At least in OpenJDK/JVM this might improve when project Graal gets integrated.
Graal is the project to integrate Maxime JIT which is 100% Java code.
The idea is to follow Jikes, Maxime and Squawk VM projects where the Java was used to write the VM, with a very minimal set of native code.
moondevil,
"Graal is the project to integrate Maxime JIT which is 100% Java code."
I wasn't aware, that's very interesting. I wonder how you bootstrap such a thing. Do you need another VM to bootstrap the Maxime JIT's code?
Nice diagram for a project you mentioned:
http://labs.oracle.com/projects/squawk/squawk-rjvm.html
"Even with VM exploits it depends on which VM you are using, there are many more out there, besides Oracle's."
I'm not ready to stop calling it Sun's VM 





Member since:
2011-01-28
kwan_e,
"Except with Java, isn't the vulnerability potentially cross platform? Whereas with native exploits, you'd have to write one for each different platform."
Hmm, I'm not exactly sure what you mean. If you're talking about a vulnerability in code written in java, then yes that would probably be vulnerable on every platform supporting java. However this would not be an instance of a bug in the Java VM, but rather an application specific bug.
If your talking about a vulnerability in the Java VM, then it may or may not be a cross platform vulnerability. Remember that the VM itself is a native application that has to be written to support every target platform. A bug in the just-in-time-compiler for x86 isn't necessarily going to appear in the JIT compiler for x86-64 or ARM.
For the sake of argument though, let's pretend Java contained a backdoor and there was *zero* security in the VM...this would preclude Java as a viable platform for browser applets since malicious websites could gain access to your local account using the backdoor.

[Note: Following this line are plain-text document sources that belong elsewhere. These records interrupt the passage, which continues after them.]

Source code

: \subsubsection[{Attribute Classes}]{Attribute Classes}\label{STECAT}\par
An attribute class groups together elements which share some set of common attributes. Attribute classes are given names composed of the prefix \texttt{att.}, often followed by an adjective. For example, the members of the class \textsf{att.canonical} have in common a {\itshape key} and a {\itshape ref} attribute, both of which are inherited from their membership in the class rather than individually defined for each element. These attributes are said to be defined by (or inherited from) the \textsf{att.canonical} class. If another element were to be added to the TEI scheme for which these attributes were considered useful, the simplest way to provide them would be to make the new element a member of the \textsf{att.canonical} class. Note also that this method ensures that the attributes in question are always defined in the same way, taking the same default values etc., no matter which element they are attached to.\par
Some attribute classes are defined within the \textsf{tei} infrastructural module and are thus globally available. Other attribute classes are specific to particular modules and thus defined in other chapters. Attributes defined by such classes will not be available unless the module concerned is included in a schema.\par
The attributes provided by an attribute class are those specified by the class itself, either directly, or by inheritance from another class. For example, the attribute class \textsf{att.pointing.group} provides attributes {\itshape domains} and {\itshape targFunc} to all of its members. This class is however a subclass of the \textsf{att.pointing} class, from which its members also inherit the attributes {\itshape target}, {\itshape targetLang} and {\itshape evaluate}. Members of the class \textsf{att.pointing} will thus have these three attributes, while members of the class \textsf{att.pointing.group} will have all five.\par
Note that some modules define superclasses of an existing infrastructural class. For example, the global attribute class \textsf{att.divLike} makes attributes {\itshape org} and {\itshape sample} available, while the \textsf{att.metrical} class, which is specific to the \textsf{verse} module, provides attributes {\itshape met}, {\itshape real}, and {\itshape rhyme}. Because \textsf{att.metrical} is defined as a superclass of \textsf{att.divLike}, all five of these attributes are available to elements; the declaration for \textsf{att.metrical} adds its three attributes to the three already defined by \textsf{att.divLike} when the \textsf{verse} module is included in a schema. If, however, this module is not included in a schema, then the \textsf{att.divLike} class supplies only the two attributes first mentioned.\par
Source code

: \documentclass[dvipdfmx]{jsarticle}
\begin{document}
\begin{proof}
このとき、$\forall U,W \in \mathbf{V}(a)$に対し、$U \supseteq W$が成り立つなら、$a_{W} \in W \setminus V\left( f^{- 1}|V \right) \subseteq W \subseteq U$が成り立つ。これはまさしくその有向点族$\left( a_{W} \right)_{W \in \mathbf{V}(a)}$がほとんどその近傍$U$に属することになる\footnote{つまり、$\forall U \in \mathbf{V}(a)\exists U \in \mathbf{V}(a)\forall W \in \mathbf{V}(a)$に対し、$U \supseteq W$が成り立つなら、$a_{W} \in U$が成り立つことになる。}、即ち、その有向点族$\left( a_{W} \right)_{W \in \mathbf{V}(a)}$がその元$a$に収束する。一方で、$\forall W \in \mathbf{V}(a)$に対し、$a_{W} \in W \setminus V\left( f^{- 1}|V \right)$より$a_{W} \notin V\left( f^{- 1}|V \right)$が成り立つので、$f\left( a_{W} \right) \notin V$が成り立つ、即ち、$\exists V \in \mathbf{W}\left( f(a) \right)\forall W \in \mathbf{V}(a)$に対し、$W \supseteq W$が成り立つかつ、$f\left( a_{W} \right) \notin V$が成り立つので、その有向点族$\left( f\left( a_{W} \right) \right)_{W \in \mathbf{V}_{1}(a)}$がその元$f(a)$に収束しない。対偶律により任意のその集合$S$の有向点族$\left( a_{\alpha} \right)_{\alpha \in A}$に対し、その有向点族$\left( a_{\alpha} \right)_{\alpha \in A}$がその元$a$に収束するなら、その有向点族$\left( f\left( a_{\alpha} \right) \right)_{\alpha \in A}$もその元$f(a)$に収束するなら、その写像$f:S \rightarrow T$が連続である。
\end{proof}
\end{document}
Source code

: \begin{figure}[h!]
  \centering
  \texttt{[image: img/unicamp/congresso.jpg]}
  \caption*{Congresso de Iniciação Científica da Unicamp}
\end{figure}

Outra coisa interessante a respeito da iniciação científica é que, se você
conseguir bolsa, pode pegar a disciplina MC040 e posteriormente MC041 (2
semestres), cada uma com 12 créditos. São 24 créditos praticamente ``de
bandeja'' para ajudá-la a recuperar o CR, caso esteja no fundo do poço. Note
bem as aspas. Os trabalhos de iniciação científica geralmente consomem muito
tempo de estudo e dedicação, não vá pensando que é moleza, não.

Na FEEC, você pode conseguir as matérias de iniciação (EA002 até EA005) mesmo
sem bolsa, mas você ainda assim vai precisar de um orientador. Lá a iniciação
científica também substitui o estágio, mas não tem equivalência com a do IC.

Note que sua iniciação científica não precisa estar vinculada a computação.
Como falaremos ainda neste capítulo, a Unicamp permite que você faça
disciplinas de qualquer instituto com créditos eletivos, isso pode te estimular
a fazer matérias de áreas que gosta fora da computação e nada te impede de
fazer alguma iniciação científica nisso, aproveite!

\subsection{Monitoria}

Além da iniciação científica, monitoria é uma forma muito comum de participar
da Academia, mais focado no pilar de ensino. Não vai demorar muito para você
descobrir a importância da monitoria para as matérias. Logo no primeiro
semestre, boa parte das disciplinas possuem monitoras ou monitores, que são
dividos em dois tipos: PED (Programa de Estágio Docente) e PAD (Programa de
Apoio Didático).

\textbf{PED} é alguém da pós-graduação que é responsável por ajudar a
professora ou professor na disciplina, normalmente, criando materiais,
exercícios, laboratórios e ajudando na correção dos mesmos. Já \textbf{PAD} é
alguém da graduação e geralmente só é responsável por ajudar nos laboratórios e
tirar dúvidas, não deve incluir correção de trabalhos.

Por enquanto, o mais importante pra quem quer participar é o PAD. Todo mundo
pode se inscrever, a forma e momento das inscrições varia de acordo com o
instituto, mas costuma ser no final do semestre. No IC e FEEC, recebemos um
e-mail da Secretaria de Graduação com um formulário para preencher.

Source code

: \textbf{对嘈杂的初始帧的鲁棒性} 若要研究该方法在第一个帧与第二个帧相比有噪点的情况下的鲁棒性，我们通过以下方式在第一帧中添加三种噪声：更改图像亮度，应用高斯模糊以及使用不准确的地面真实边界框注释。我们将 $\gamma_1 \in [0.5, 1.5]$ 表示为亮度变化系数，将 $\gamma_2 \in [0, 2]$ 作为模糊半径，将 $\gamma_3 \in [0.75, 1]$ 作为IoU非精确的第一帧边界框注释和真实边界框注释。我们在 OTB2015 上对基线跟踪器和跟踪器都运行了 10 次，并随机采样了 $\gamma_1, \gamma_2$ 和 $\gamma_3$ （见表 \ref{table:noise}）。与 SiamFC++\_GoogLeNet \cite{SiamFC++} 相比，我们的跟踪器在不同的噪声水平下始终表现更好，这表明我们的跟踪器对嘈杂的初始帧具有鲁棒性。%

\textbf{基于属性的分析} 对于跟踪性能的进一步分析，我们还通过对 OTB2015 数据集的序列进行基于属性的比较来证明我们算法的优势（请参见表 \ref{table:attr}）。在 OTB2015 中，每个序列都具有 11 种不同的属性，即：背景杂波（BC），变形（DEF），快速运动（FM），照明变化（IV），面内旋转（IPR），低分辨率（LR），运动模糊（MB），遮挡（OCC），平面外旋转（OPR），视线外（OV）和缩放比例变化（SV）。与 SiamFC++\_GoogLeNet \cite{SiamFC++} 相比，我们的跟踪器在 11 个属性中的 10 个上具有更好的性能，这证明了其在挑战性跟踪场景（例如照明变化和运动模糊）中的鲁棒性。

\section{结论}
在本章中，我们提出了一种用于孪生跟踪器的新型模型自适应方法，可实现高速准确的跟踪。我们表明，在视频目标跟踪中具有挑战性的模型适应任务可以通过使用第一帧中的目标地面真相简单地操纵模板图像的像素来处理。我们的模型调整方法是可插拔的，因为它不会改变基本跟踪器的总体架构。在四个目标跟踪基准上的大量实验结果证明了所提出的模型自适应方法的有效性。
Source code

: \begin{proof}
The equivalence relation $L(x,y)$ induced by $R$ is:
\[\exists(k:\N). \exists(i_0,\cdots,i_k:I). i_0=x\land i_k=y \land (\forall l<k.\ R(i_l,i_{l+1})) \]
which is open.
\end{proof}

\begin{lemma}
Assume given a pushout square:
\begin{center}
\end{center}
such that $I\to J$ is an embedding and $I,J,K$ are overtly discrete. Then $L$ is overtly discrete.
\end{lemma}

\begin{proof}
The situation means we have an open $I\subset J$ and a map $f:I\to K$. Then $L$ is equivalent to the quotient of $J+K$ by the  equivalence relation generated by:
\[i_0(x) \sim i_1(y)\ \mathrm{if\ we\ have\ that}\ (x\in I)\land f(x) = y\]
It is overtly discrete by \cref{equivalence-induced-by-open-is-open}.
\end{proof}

Now consider an application you download to run locally, you have the choice of either a native binary or a java version. Can you see why having a backdoor in the Java VM isn't an additional security risk compared to the native version? Even with the VM backdoor, the java application would be on equal footing with the native application security-wise. Both would be subject to the same userspace access as imposed by the kernel.